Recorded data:

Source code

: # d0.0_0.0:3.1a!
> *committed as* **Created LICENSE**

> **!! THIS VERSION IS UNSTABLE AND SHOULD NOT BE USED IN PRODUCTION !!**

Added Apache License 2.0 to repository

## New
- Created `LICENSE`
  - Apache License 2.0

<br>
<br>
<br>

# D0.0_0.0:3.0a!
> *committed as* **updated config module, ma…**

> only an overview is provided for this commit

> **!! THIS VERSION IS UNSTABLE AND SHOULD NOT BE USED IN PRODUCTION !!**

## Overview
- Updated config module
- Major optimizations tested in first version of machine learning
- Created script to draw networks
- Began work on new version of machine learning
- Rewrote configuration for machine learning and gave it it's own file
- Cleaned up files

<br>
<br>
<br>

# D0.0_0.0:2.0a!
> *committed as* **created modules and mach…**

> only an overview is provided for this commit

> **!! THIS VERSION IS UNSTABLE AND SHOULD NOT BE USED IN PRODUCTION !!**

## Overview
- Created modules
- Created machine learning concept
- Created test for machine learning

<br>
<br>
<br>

» **EXERCISE REQUIREMENTS**: Give back, verbatim, the lines from the top of the entries above through the line containing "- Created machine learning concept".

» **TASK SOLUTION**:
Source code

: # d0.0_0.0:3.1a!
> *committed as* **Created LICENSE**

> **!! THIS VERSION IS UNSTABLE AND SHOULD NOT BE USED IN PRODUCTION !!**

Added Apache License 2.0 to repository

## New
- Created `LICENSE`
  - Apache License 2.0

<br>
<br>
<br>

# D0.0_0.0:3.0a!
> *committed as* **updated config module, ma…**

> only an overview is provided for this commit

> **!! THIS VERSION IS UNSTABLE AND SHOULD NOT BE USED IN PRODUCTION !!**

## Overview
- Updated config module
- Major optimizations tested in first version of machine learning
- Created script to draw networks
- Began work on new version of machine learning
- Rewrote configuration for machine learning and gave it it's own file
- Cleaned up files

<br>
<br>
<br>

# D0.0_0.0:2.0a!
> *committed as* **created modules and mach…**

> only an overview is provided for this commit

> **!! THIS VERSION IS UNSTABLE AND SHOULD NOT BE USED IN PRODUCTION !!**

## Overview
- Created modules
- Created machine learning concept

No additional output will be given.